The Jesus Seminar Jesus is bankrupt: Post 4

I want to go back to a point that I made earlier in this series which I said that I would take up later. The point is this. When we begin really evaluating our methods, we discover that in case after case we are using them to try to conclude things that the methods cannot tell us. In other words, the multiple independent attestation criterion cannot tell us that Jesus said something, or that he more likely said something because multiply-attested material suggests that our authors were drawing on earlier sources for the material. It can, however, point us to material that did not originate with our authors, yet was popular enough to be transmitted, and salient enough to be preserved by two or more authors. So this principle, while it cannot tell us what the historical Jesus said, is certainly useful for helping us figure out the tradition history of early Christianity.

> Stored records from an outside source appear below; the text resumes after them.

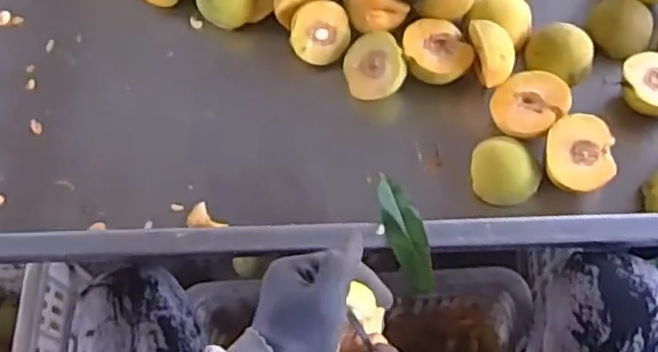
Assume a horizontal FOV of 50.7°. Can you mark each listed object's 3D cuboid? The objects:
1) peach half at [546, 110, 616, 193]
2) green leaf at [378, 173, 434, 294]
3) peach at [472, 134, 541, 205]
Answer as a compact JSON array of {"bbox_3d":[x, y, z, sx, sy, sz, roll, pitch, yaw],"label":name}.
[{"bbox_3d":[0.213,-0.015,0.598,0.058,0.044,0.067,0,66,2],"label":"peach half"},{"bbox_3d":[0.060,0.043,0.545,0.028,0.012,0.100,-14,67,-4],"label":"green leaf"},{"bbox_3d":[0.150,0.000,0.602,0.060,0.042,0.052,35,72,16],"label":"peach"}]

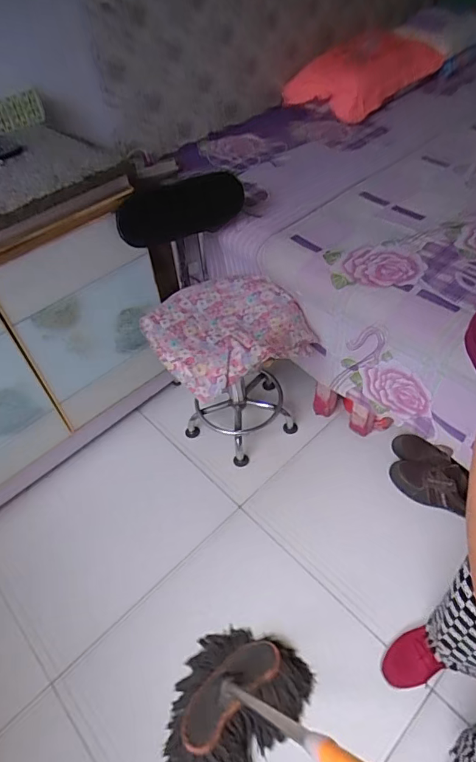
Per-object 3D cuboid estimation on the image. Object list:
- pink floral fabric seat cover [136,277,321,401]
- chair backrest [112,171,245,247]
[{"bbox_3d":[-0.026,-0.135,1.158,0.378,0.088,0.340,-30,52,-20],"label":"pink floral fabric seat cover"},{"bbox_3d":[-0.127,-0.408,1.086,0.330,0.147,0.072,-25,51,-16],"label":"chair backrest"}]

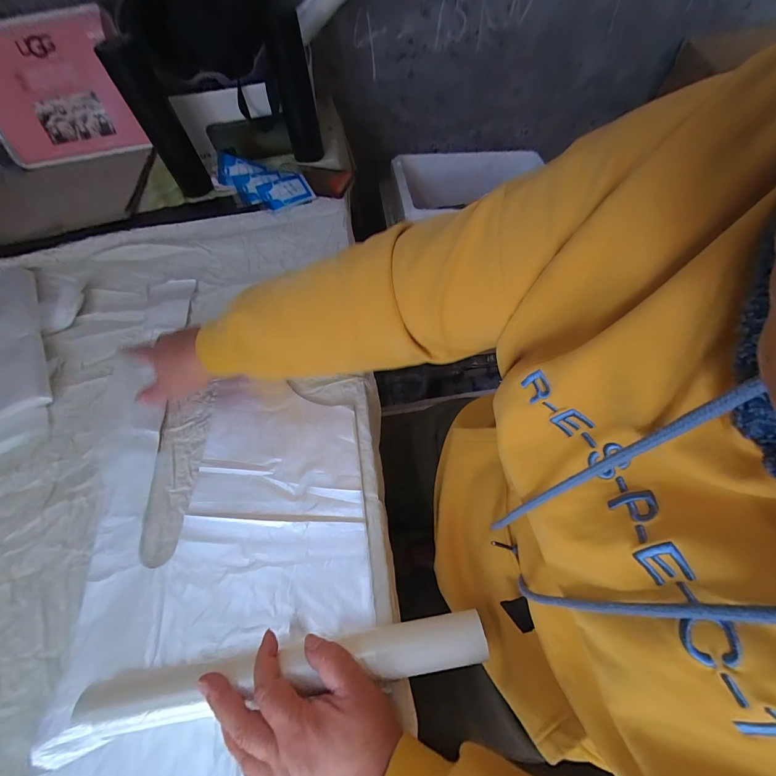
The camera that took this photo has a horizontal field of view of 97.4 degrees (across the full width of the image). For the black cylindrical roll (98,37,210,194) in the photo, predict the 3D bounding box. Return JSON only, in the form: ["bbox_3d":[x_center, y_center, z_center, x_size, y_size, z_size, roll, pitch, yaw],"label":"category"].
[{"bbox_3d":[-0.395,-0.460,0.599,0.064,0.218,0.054,-32,65,-12],"label":"black cylindrical roll"}]

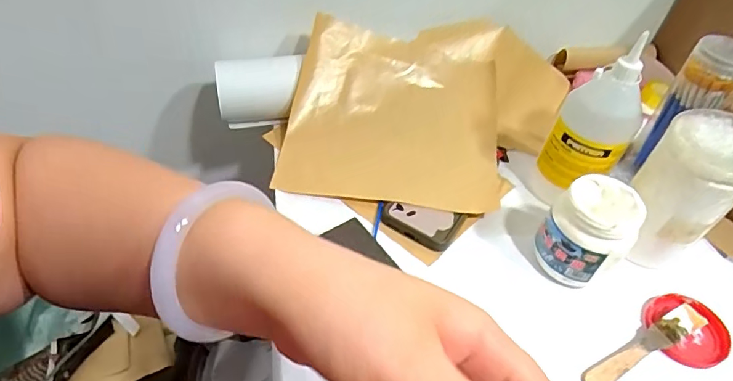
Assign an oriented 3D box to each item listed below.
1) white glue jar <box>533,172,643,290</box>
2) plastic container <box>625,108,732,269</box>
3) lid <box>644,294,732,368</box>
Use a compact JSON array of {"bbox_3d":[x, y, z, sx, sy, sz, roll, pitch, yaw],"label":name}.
[{"bbox_3d":[0.213,0.042,0.471,0.073,0.096,0.076,4,46,-4],"label":"white glue jar"},{"bbox_3d":[0.308,0.005,0.478,0.086,0.151,0.080,-31,58,-31],"label":"plastic container"},{"bbox_3d":[0.303,0.129,0.456,0.071,0.018,0.069,4,46,-4],"label":"lid"}]

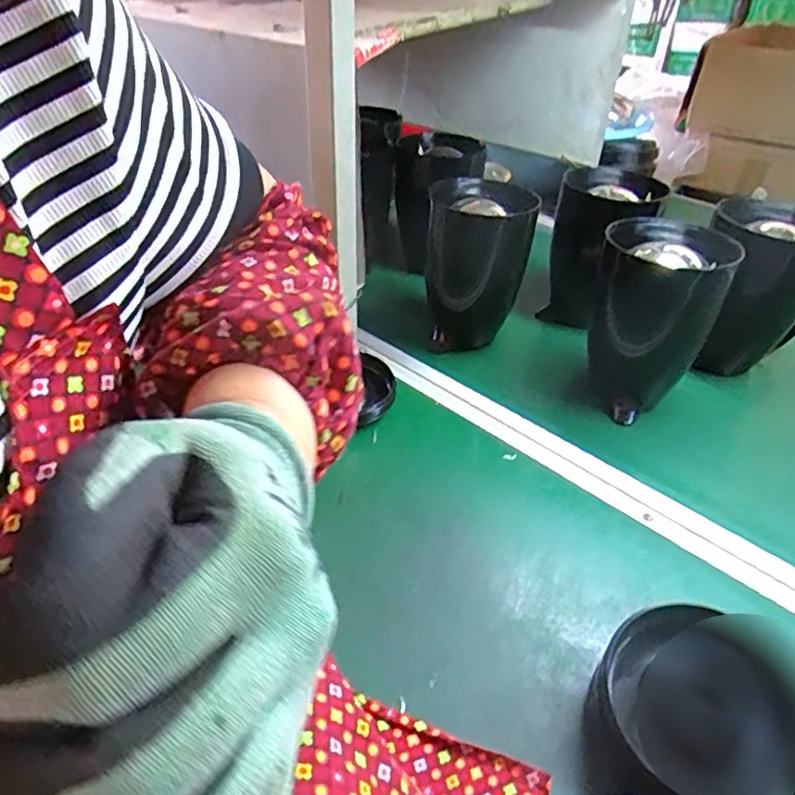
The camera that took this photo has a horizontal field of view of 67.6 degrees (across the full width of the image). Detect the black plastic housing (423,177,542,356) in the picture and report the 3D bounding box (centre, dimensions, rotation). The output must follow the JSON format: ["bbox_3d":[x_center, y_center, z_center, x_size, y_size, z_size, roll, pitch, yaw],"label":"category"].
[{"bbox_3d":[0.096,-0.161,0.729,0.116,0.181,0.101,7,37,4],"label":"black plastic housing"}]

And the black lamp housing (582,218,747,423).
[{"bbox_3d":[0.269,-0.077,0.646,0.120,0.198,0.133,18,39,19],"label":"black lamp housing"}]

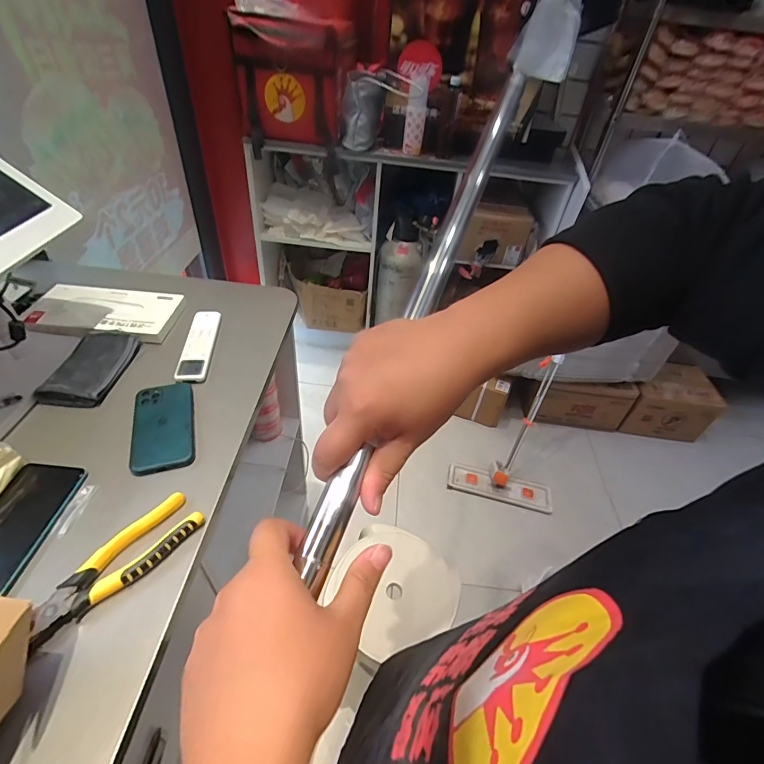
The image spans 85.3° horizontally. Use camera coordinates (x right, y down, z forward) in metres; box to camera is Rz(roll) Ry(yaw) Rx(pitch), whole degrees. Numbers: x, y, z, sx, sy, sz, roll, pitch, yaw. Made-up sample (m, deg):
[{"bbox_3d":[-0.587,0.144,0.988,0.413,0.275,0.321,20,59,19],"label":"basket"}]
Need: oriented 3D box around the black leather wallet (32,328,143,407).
[{"bbox_3d":[-0.433,-0.024,0.626,0.084,0.023,0.148,7,43,0],"label":"black leather wallet"}]

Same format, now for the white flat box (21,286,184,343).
[{"bbox_3d":[-0.473,-0.120,0.715,0.220,0.017,0.132,4,43,-4],"label":"white flat box"}]

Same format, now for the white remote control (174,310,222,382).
[{"bbox_3d":[-0.303,-0.063,0.687,0.051,0.014,0.170,0,44,-8],"label":"white remote control"}]

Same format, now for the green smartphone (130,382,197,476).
[{"bbox_3d":[-0.298,0.056,0.566,0.075,0.013,0.150,-10,46,-18],"label":"green smartphone"}]

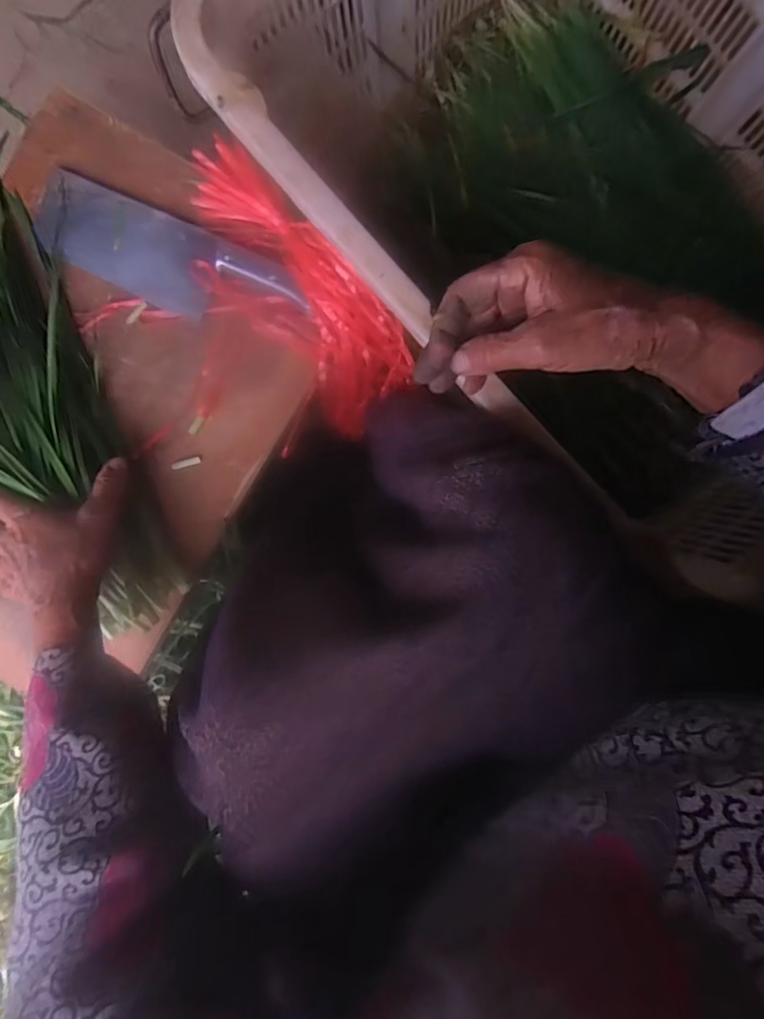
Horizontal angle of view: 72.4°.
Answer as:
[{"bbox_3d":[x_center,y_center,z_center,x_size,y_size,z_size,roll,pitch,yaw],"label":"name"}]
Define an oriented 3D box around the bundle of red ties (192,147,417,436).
[{"bbox_3d":[-0.085,-0.200,0.475,0.111,0.059,0.254,-38,103,3],"label":"bundle of red ties"}]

The same can be said about the myther position, the position that says that Jesus was not an historical person, but a mythic construct of the ancient people. Tom Verenna has responded that the myther position has moved beyond parallalmania which focused on comparing Jesus' story with pagan myths. The mythers have been employing other better methods to make their point. He writes HERE:
More recent mythicist arguments deal with exegesis, Gospel genre (if the Gospels weren’t written for the purpose of “telling what happened” but rather “telling a good story” there clearly is reason to doubt the historicity of Jesus Christ), intertextuality (the models used by the authors of the Gospels to create narrative—and how much of the Gospel can be traced back to models), Jewish socio-cultural studies in the Hellenistic and Roman periods (did the Jews of the original “Christian” sect expect a historical savior or a spiritual one?), religious-meme change (how quickly did religious trends change and how much could they have changed over that period of time—for example, euhemerizing a legendary figure of Jesus into a historical setting), and proto-Christian origins (was there a “Christianity” before the first-century CE and where did it originate?) .
But isn't this the same pitfall that the Jesus Seminar fell into? The same argument, though turned around? Aren't the mythers drawing from their methods conclusions that force the methods beyond what they can actually tell us? Let me take Tom's points one-by-one:

1. The gospel narratives were written "to tell a good story" not to record "history", so isn't there reason to doubt Jesus' historicity? Well, the short answer is NO. The mere fact that the story is constructed is not evidence for the non-existence of Jesus. Everything we write, speak, and even think is constructed. But that doesn't mean it is constructed with no ground in the historical reality that we experience. The long answer is that the ancient people did not have the concept of history that we do today, and none of them wrote factual accounts, even those who claimed to be writing histories. An "empirical" accounting of our history wasn't actually understood until the Enlightment when people like Leopold van Ranke began to argue that maybe we should be committed to writing history as it actually happened, and that it should not be the historian's duty "[…] to judge the past, nor to instruct one's contemporaries with an eye to the future, but rather merely to show how it actually was."

2. The authors of the gospels used narrative models to construct their stories. True. But this is not evidence for the non-existence of Jesus. All it can tell us is that the early Christians were part of the Greco-Roman educational system, and used models known to them to write Jesus' story. Would we expect otherwise?

3. The original Christian sect expected a spiritual savior. It doesn't matter a hoot whether the early Christians thought Jesus to be a real human being or an angel or a god. They in fact thought all these things, and what these represent are theological interpretations. They may be interpretations laid on an historical figure just as well as not. This argument cannot tell us whether or not Jesus existed.

4. Religious trends change quickly over time. So what. Some do. Some don't. And in each case, these should be tracked and evaluated. This tracking would tell us a lot about early Christian construction of their religion, but Jesus' existence? Come on.

The long and short of this post gets at the heart of TJP in my mind. Does an intentioned constructed story about somebody consequently imply that that person didn't exist? No. In fact, I don't know of a method that would actually tell us whether or not Jesus existed. So this is a non-issue for me. It can't be known. So if all TJP is going to be is a bunch of scholars arguing over whether or not Jesus existed, using methods to conclude things that are beyond the scope of the methods, then I don't want to participate in the Project. I don't have time or patience for this conversation. The question cannot be resolved. And TJP will fall into the same trap that TJS fell into - concluding things that our scholarly methods cannot actually tell us.

However, if the Project wishes to get serious about methods, and commits to using them only to gain what can be gained from them, then I think TJP has something to offer. I think that we need to allow our methods to do what they can, and stop forcing them to do what they can't. Perhaps we might set aside the obsession of historical existence or non-existence of Jesus (which are both faith positions from opposite camps), and instead try to come to a better understanding of how, when, and why the early Christians constructed the story of Jesus in the manner that they did. If this is our goal, then I'm interested in being a part of TJP because this I think is possible to accomplish.